▶ **Task item**:
Could you reproduce, exactly as written, every line from the one containing "ijf op Zanzibar, is" through the last line of the records, and nothing else?

▶ **Source material**:

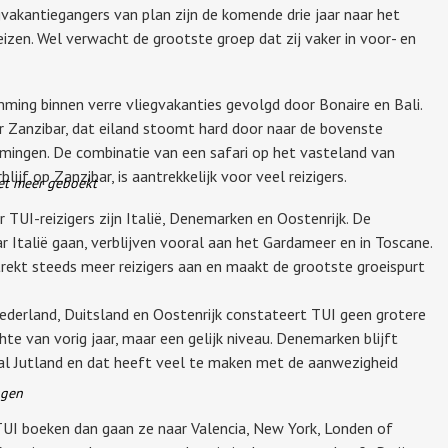
gvakantiegangers van plan zijn de komende drie jaar naar het
eizen. Wel verwacht de grootste groep dat zij vaker in voor- en
mming binnen verre vliegvakanties gevolgd door Bonaire en Bali.
ar Zanzibar, dat eiland stoomt hard door naar de bovenste
mmingen. De combinatie van een safari op het vasteland van
ijf op Zanzibar, is aantrekkelijk voor veel reizigers.
iet meer geboekt
TUI-reizigers zijn Italië, Denemarken en Oostenrijk. De
 Italië gaan, verblijven vooral aan het Gardameer en in Toscane.
trekt steeds meer reizigers aan en maakt de grootste groeispurt
Nederland, Duitsland en Oostenrijk constateert TUI geen grotere
te van vorig jaar, maar een gelijk niveau. Denemarken blijft
ral Jutland en dat heeft veel te maken met de aanwezigheid
ggen
 TUI boeken dan gaan ze naar Valencia, New York, Londen of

▶ **Answer area**:
ijf op Zanzibar, is aantrekkelijk voor veel reizigers.
iet meer geboekt
TUI-reizigers zijn Italië, Denemarken en Oostenrijk. De
 Italië gaan, verblijven vooral aan het Gardameer en in Toscane.
trekt steeds meer reizigers aan en maakt de grootste groeispurt
Nederland, Duitsland en Oostenrijk constateert TUI geen grotere
te van vorig jaar, maar een gelijk niveau. Denemarken blijft
ral Jutland en dat heeft veel te maken met de aanwezigheid
ggen
 TUI boeken dan gaan ze naar Valencia, New York, Londen of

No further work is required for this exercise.